Anti Rouhani protest in Qom, Iran, August 16, 2018.

A protest rally against “financial corruption” held Thursday, August 16, at Iran’s major Shi’ite seminary in city of Qom, turned into a demonstration against President Hassan Rouhani.

Shi’ite seminarians who receive stipends from the office of the Islamic Republic’s Supreme Leader, Ayatollah Ali Khamenei and other conservative top clergy chanted threatening slogans aimed directly at Rouhani.

A news agency affiliated with the Islamic Revolution Guards Corps (IRGC), Tasnim, reported, the rally was held under the banner of “Demanding Economic Justice” and its participants barraged the government with bitter criticism, calling for the “punishment” of unidentified individuals accused of “financial and economic corruption”.

Shafaqna, a website that covers stories related to the Qom seminary, has published pictures of the gathering, including images that show the chief commander of clergy scholars’ brigade, “Imam Sadiq Brigade”, Hossein Tayyebifar and a member of the Cultural Revolution Supreme Council, Hassan Rahimpoor Azghadi, addressing the crowd.

The images published by Shafaqna also show the seminarians carrying banners and posters directly condemning president Rouhani and his foreign policy.
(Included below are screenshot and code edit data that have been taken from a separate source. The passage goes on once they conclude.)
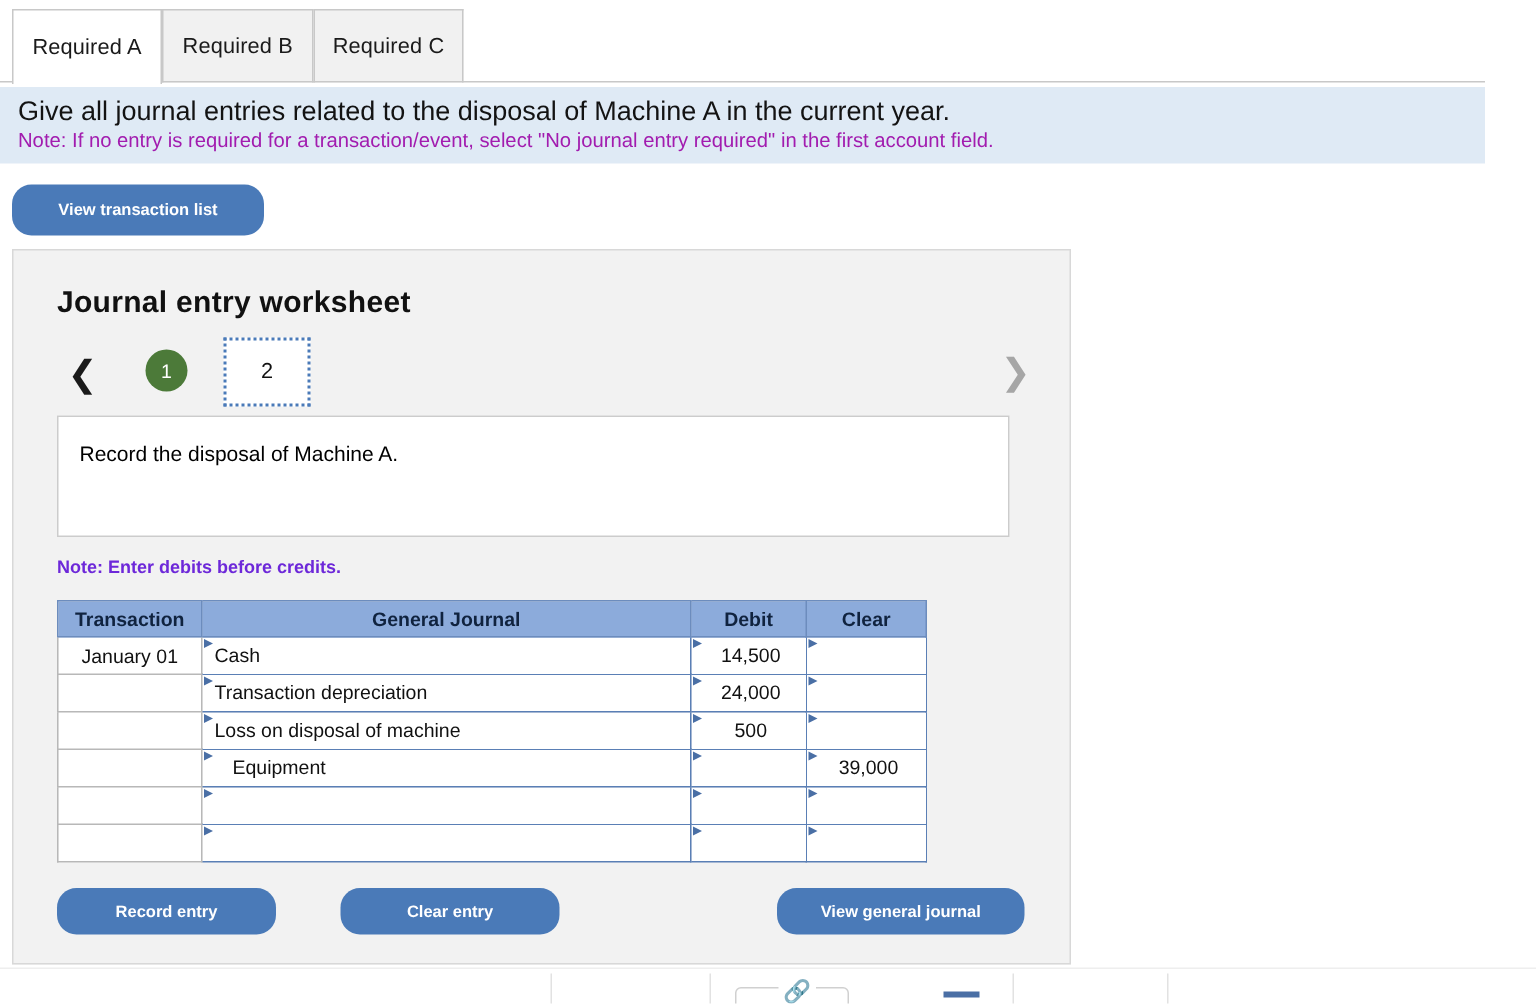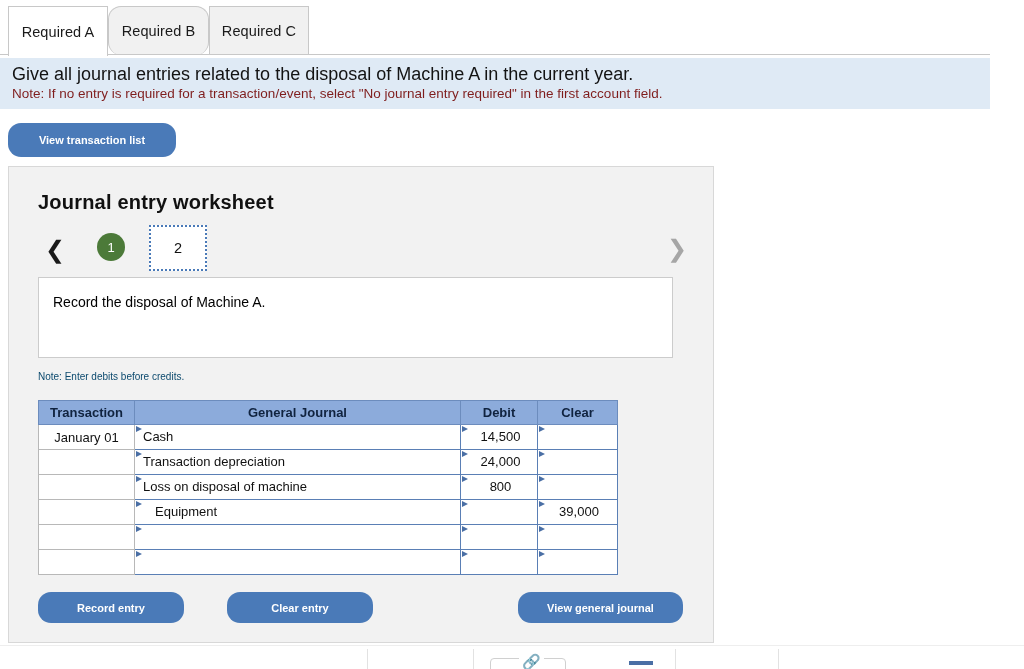--- a/index.html
+++ b/index.html
@@ -56,7 +56,7 @@
     height: 50px;
   }
   .tab-0 { left: 8px;   width: 100px; text-align: right; }
-  .tab-1 { left: 108px; width: 101px; border-radius: 13px; }
+  .tab-1 { left: 108px; width: 101px; }
   .tab-2 { left: 209px; width: 100px; }
 
   

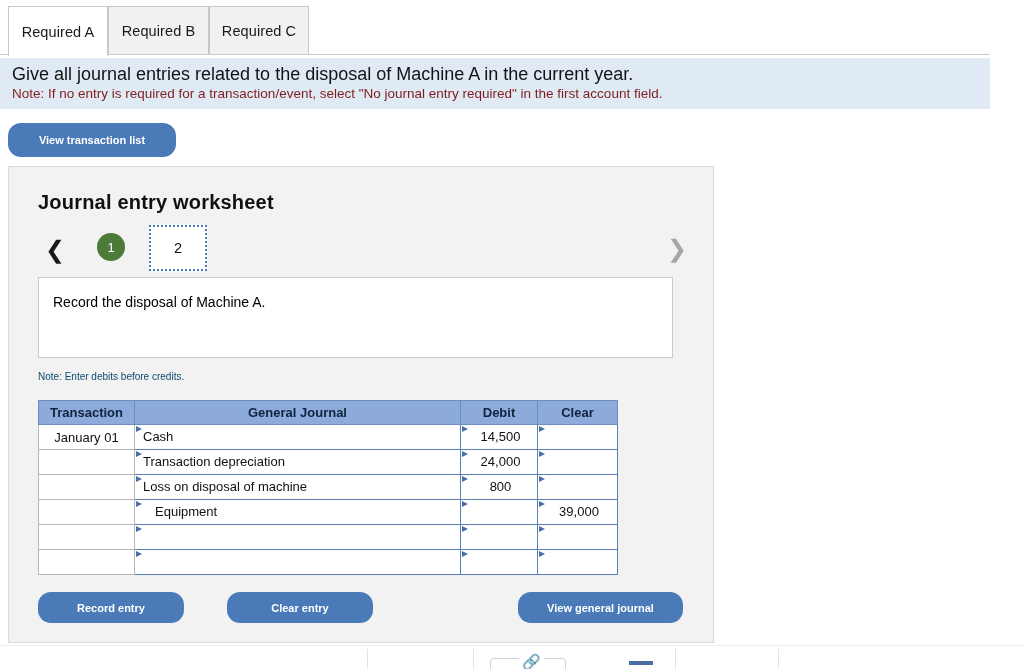--- a/index.html
+++ b/index.html
@@ -78,7 +78,7 @@
   }
   .banner-line2 {
     font-size: 13.5px;
-    color: #7f1d1d;
+    color: #a21caf;
     line-height: 19px;
     white-space: nowrap;
   }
Referring to the Joint Comprehensive Plan of Action (JCPOA) or Iran’s nuclear deal with world powers in 2015, as well as the U.S. decision last May to withdraw from the agreement, some of the posters read, “Six years of negotiation led to nowhere”, “Oh supporters of JCPOA, return and obey the Leader” and the “Epitomes of corruption must be crushed”.

Meanwhile, one of the posters implicitly threatened Rouhani with the fate of his mentor and ex-president, Akbar Hashemi Rafsanjani who died in suspicious circumstances, while swimming in a pool on January 8, 2017.

Iran’s economy, which hardly had any bright spots, has been deteriorating further in recent months, as president Trump’s inclination to leave the nuclear agreement became apparent.

Nationwide protests broke out last December and soon spread to more than 0ne hundred cities across the country.

The protests that were primarily focused on skyrocketing prices, unemployment and economic hardship, soon turned into enraged anti-establishment revolt.

Intermittent protests have continued since then and the Iranian regime finds itself in a tight spot, with U.S. sanctions being reimposed.

The steep devaluation of the national currency has made matters worse for the regime, as it has significantly cut into the purchasing power of ordinary Iranians.

In recent weeks, ayatollah Khamenei and his hardliner followers have been increasingly putting the blame for the economic hardship on Rouhani.

The Qom protest may be seen in this context.